Page 16 of So Wrong It's Right

Miranda sighs and takes a swig of her beer. “Well, there is always stripper porn. Or so I’ve heard.”

I laugh. “Nice try, Mrs. Jenkins. Tell that to someone who didn’t just clean off all the porn cookies from your browser last week because you couldn’t get rid of that virus by yourself.”

She blushes. “My computer runs so much better. Thank you again.”

“Honey, your Tumblr page alone was worth the time spent. Also, you are a dirty, dirty girl.”

“My husband sometimes has twenty-four-hour shifts. A woman has needs.”

We all clink our drinks together and Perry switches her laser gaze to me. “So, tell me again why you didn’t break up with Dr. Doolittle? You know the wedding is next week, right?”

I almost choke on my beer. “I know, I know. It’s getting ridiculous. I don’t know what Megan told everyone, but the day after she “figured” out Christopher was my Christopher, she hinted enough to the right people that now everyone in town suspects.” I have no idea how I haven’t been caught in the lie yet. “My dad came into the office this week and invited him to play golf. I don’t know how I’m going to keep this from imploding. But every time I get ready to tell my sister it’s over, I chicken out.”

Truth is, I sort of like having a boyfriend again, even if he doesn’t know we are dating.

And I am also enjoying the way nobody is treating me like a flake the last few weeks. Because apparently, Christopher lends me a modicum of respectability by virtue of being “his girl.”

Blech.

Christopher is the kind of guy my family always wanted me to date. Serious, stable, boring. I want...I want the kind of love my parents have. They are still so in love. And kind of boring these days, but in the beginning, my dad was a freaking rock star and my mom was the girl-next-door. Story goes, my mom broke up with him when he moved to LA, but he stayed true. When he heard she was getting married to someone else, he basically kidnapped her from the church on his motorcycle. I just want something that wild. That reckless.

But somewhere along the line, they decided that wild and reckless worked for them, but not their youngest daughter. And they have latched on to Dr. Boring, even though they haven’t insinuated to him directly that they know. Megan must have been careful enough in her explanation that he is a very private person, so nobody has outright blown my cover. Yet. But really, how much longer can this last? Someone is going to say the wrong thing at some point, and Christopher will quickly correct them, and then I’ll be the most humiliated person ever.

Because who makes up a pretend boyfriend? And continues the charade in front of family and friends. This town is too small. I’m fortunate that he keeps to himself and doesn’t socialize or the ruse would have been over weeks ago. The guy didn’t even have a Facebook page to trip me up.

“How do I publicly break things off without him knowing things were ever on?” I wonder aloud.

Miranda is silent, but as always, Perry has an answer. “The obvious choice is to actually date him.”

Right. “He has zero interest in me that way. I mean zero. I am like, the bottom of the barrel. And I’m not interested in him that way, either.”
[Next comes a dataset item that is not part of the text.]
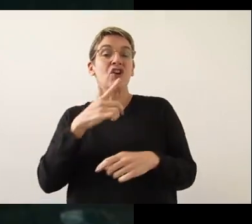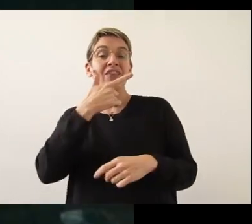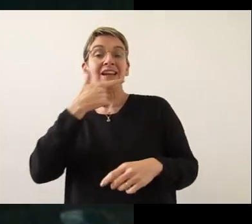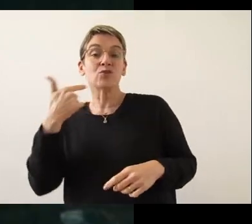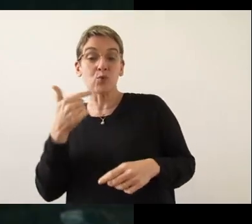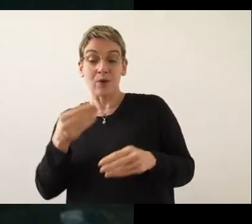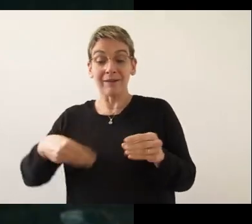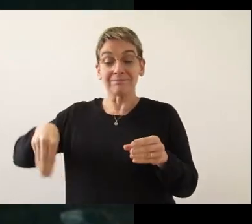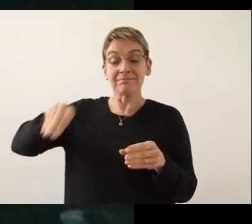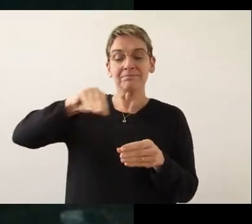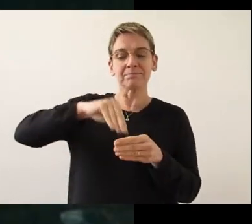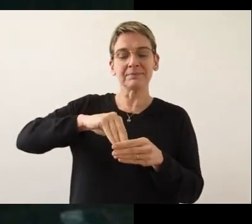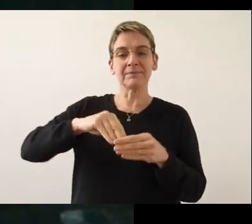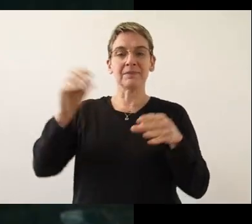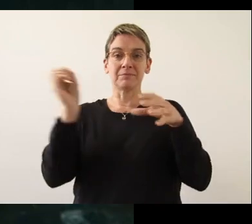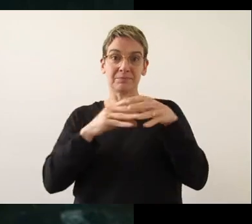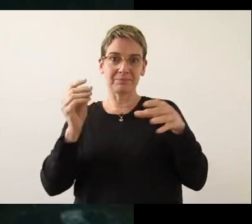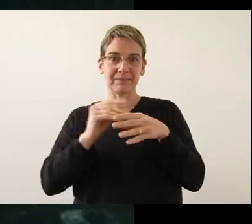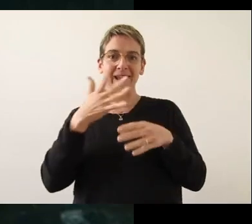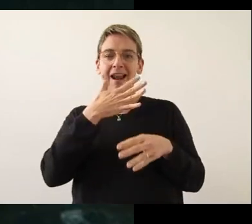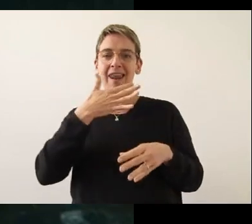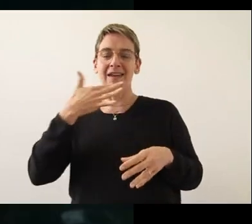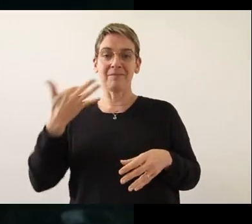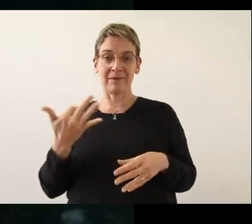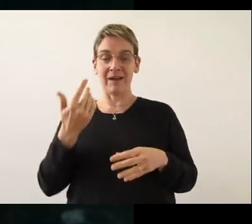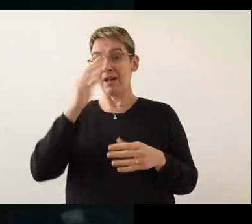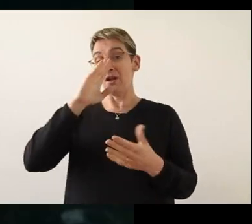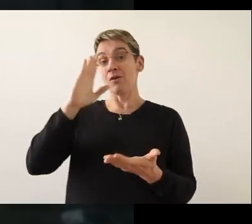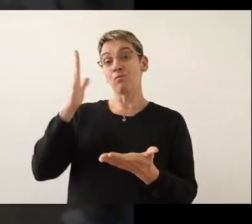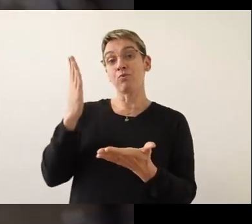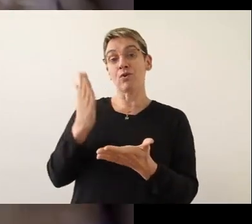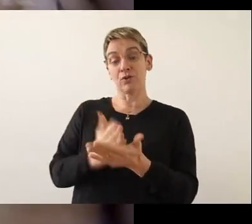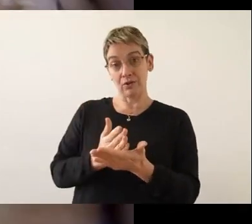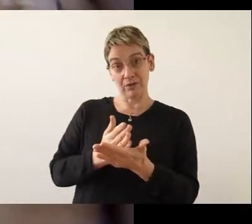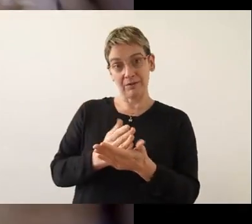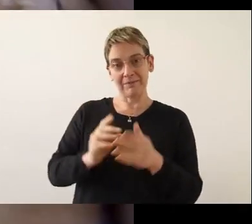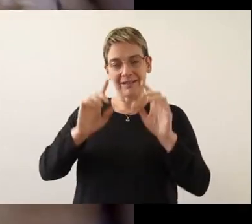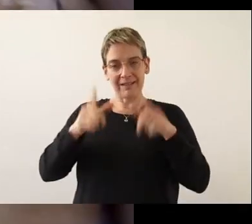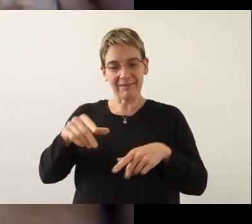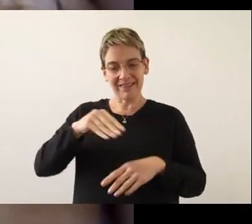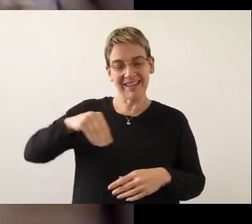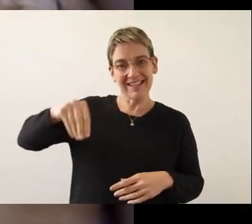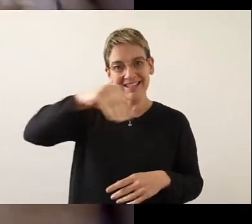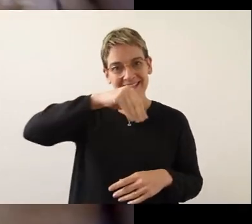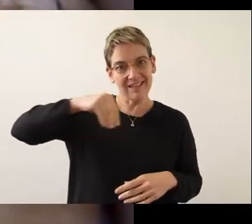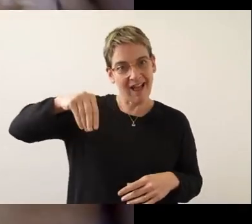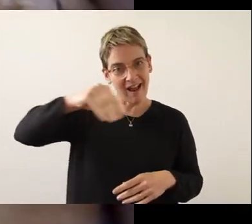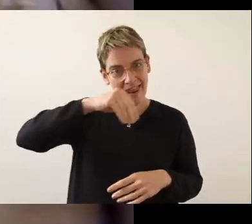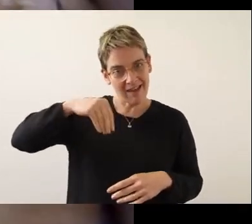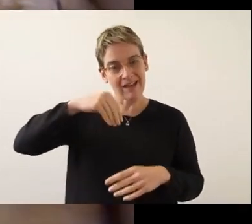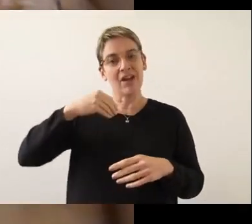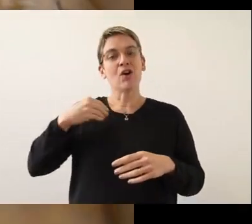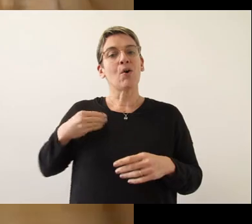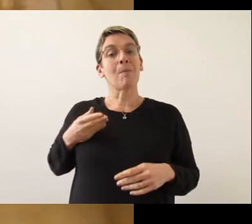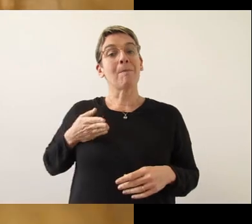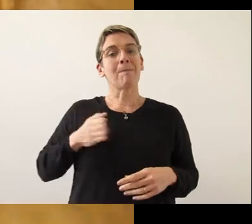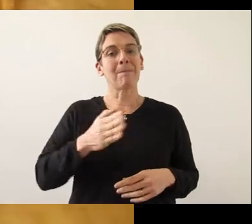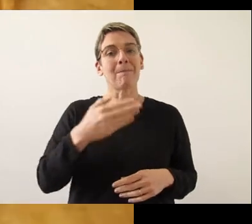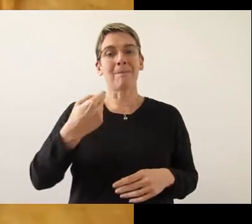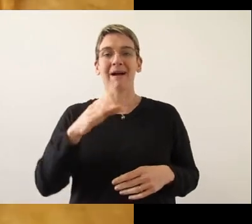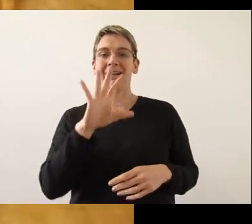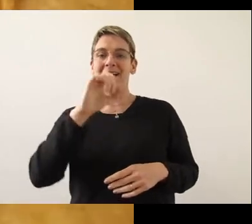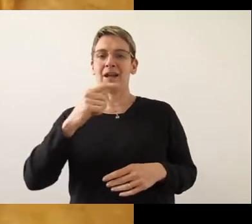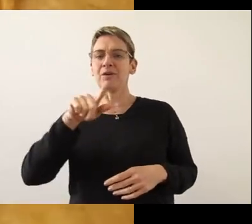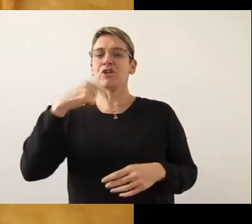adición de azúcar, como las conservas en almíbar. Y por último, la adición de sal, como el bacalao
“I think he’s kind of cute,” Miranda says.

Perry agrees, “He appears a little...uptight on the outside...but I was watching him at the grocery store the other day. Honey, the man is built under that button-down shirt. I may have asked him to put a fifty-pound bag of dog food in my cart for me.”

“Perry, baby girl, you don’t have a dog.”

“I know. I just wanted to watch his shirt strain at the seams.”

Miranda laughs. “I hope the bag was on the bottom shelf. That ass, though. Right?”

They are not wrong. He is cute. And built. They haven’t even seen him in scrubs. He fills out the chest very, very nicely. And his sculpted arms...not that I purposely watch when he picks up the big dogs...but he can totally pick up the big dogs by himself. Now would not be the time to bring up the sex dream I had about him last night. Because, like Miranda, I can be a dirty, dirty girl.

But the fact of the matter is, when he’s not in scrubs, he’s in his button-down shirts with the boring ties and the disdainful attitude toward my clothes, my make-up, and my office supplies. His eyes glaze over when I try to tell him what house the moon is passing through, and he recoils in horror if I bring out my pendulum. Even if I was totally hot for him, which I’m not, he has no use for me.

Perry leans over and whispers in my ear, “Don’t look now, but your boyfriend just walked in.”

Shit. Unexpected plot twist.

“Oh, Goddess, what do I do?”

“It will be weird if you don’t talk to him,” Miranda says. “You know, since you’re dating.”

Perry is less than chill as she’s jockeying around in her seat for a better look at him. “Miranda’s right. You should go to the bar and flirt with him.”

I feel the color leaching from my face. “I can’t. He doesn’t like me. He’ll reject me in front of everyone.” That would be the opposite of what I want. My secret life would be revealed most horribly.

Miranda watches the bar for me. “He’s wearing jeans.”